* [EXERCISE REQUIREMENTS]
(a) Answer these questions using the text on infection control at the Children's Hospital:
(i) What does the nurse do after disposing of infectious waste?
(ii) Who demonstrates proper cleaning of frequently touched surfaces to the hospital staff?
(iii) With which department of the Ministry of Health was WHO working even before the pandemic?
(b) Reproduce the passage of the text on infection control at the Children's Hospital starting with "WHO staff Souvanaly" and going on through "healthcare waste management.".
(c) Supply the next part of the text on infection control at the Children's Hospital, picking up after its final sentence.

* [TEXT SEGMENT]
● ● ● ●

A nurse washes her hands after disposing infectious waste at the Children’s Hospital. Credit: WHO / S Khounpaseuth
It is essential that hospitals are places that are safe for patients and their families to visit, and for health staff to work. Good infection prevention and control (IPC) is a fundamental part of this, not just during the COVID-19 pandemic but always.
WHO staff Souvanaly Thammavong demonstrates proper cleaning of frequently touched surfaces to the hospital staff at the entrance of the Children’s Hospital.
Credit: WHO / S Khounpaseuth
Improvements of WASH and waste management activities
Even before the pandemic, WHO was working with the Ministry of Health’s Department of Hygiene and Health Promotion (DHHP) to improve water and sanitation (WASH), IPC and healthcare waste management at central and provincial hospitals. These investments have paid off, and we would like to share an example of the Children’s Hospital, which is viewed by many as a model for WASH and healthcare waste management.

● ● ● ●

* [Dataset records]
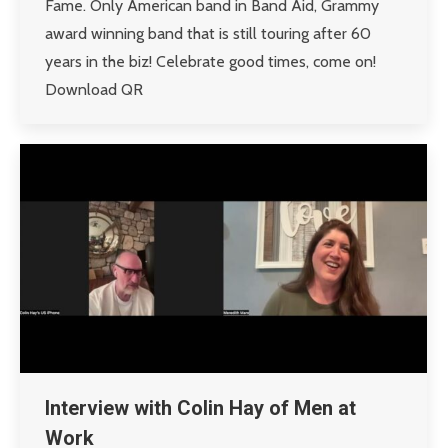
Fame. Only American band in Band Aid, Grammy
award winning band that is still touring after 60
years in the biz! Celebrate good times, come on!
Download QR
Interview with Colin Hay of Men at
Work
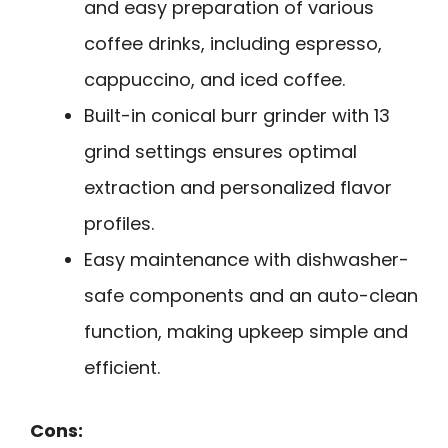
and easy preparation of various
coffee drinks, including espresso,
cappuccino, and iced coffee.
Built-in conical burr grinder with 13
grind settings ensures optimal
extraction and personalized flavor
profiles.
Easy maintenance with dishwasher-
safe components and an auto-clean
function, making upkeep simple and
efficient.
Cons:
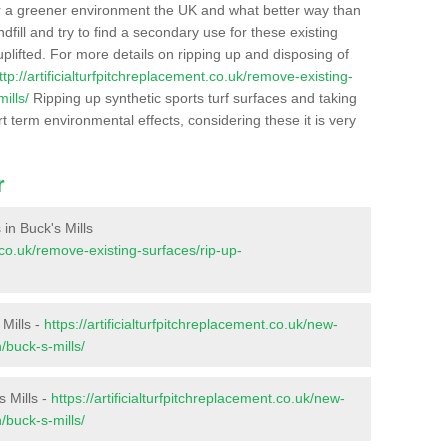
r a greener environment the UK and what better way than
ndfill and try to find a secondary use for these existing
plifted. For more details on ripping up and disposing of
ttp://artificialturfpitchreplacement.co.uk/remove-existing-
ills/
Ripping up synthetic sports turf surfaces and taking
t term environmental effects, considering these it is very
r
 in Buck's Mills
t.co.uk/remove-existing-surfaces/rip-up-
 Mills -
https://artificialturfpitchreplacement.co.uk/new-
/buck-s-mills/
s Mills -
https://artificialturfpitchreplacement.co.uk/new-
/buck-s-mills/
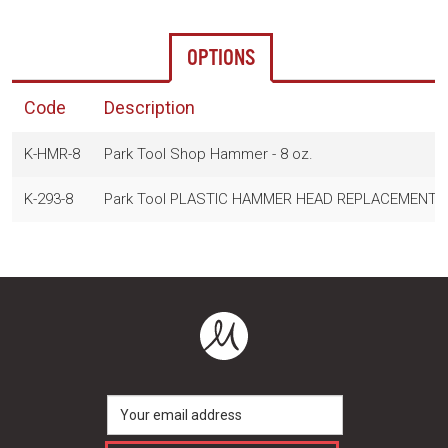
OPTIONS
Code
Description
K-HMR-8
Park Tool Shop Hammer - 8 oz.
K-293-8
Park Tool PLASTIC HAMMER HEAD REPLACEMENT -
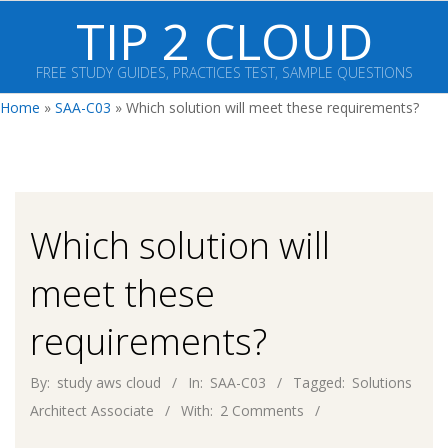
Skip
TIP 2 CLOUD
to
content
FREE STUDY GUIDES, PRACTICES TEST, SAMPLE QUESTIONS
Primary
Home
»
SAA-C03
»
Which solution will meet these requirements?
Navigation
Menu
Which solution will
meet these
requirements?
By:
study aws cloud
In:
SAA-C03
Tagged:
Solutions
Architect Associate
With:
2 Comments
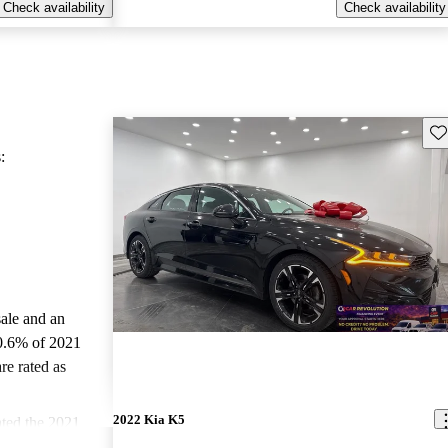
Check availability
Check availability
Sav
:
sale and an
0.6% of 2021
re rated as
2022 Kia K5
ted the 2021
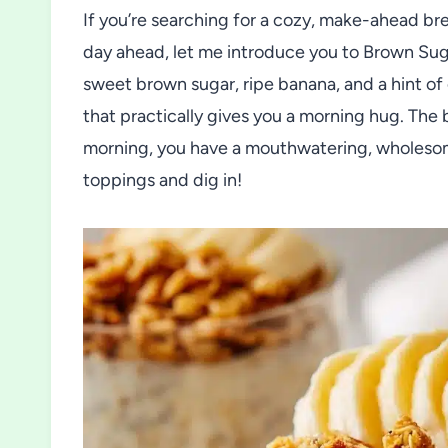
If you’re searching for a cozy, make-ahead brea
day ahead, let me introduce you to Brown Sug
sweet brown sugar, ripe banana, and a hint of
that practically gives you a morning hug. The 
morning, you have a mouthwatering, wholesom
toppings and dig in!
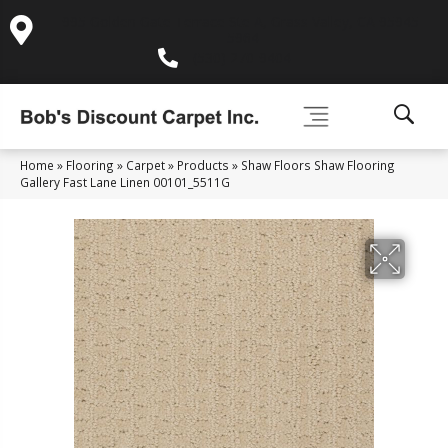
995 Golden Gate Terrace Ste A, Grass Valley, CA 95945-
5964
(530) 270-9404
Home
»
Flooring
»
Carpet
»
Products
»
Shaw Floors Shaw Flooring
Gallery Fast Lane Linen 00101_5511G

● ● ● ●

* [EXERCISE RESULTS]
(a)
(i) She washes her hands.
(ii) WHO staff member Souvanaly Thammavong.
(iii) The Department of Hygiene and Health Promotion (DHHP).

(b)
WHO staff Souvanaly Thammavong demonstrates proper cleaning of frequently touched surfaces to the hospital staff at the entrance of the Children’s Hospital.
Credit: WHO / S Khounpaseuth
Improvements of WASH and waste management activities
Even before the pandemic, WHO was working with the Ministry of Health’s Department of Hygiene and Health Promotion (DHHP) to improve water and sanitation (WASH), IPC and healthcare waste management at central and provincial hospitals. These investments have paid off, and we would like to share an example of the Children’s Hospital, which is viewed by many as a model for WASH and healthcare waste management.

(c)
The staff at the Children’s Hospital is often asked by MOH to share their experiences with other hospitals, on WASH, healthcare waste management and cleaning practices. Many of the staff understand the importance of regular handwashing, disinfection of common areas and frequently touched surfaces. Although the hospital has previously installed water tanks, handwashing stations, and waste disposal management, additional investments were made during the pandemic, with new water tanks and hand gel dispensers installed at the entrances to patients’ rooms for easy access.
Water tanks were installed to ensure that the hospital staff have access to safe and clean water.
Hospital staff were taught to separate the infectious medical waste for proper management and disposal.
Deputy Director of the Children’s Hospital Dr Phonedavanh Donsavanh explaining about waste separation and recycling activities.
The WHO team regularly inspects the waste management system to ensure that it is functioning well.
Additional support during the COVID-19 pandemic
Coronavirus poses particular IPC challenges, and central and provincial staff at COVID-19 designated hospitals have been trained through simulation exercises on proper cleaning and disinfection of medical equipment, and wearing and safe removal of Personal Protection Equipment to reduce the risk of COVID-19 transmission in health facilities. The Ministry of Health, Department of Hygiene and Health Promotion (DHHP) also conducted several on-site trainings and supervision exercises in selected district hospitals.
To support the COVID-19 response, a general Infection Prevention and Control Guidelines document was updated in March 2020 and a Standard Operating Procedure was also developed for autoclave operation for treatment of infectious waste, environmental cleaning and disinfection.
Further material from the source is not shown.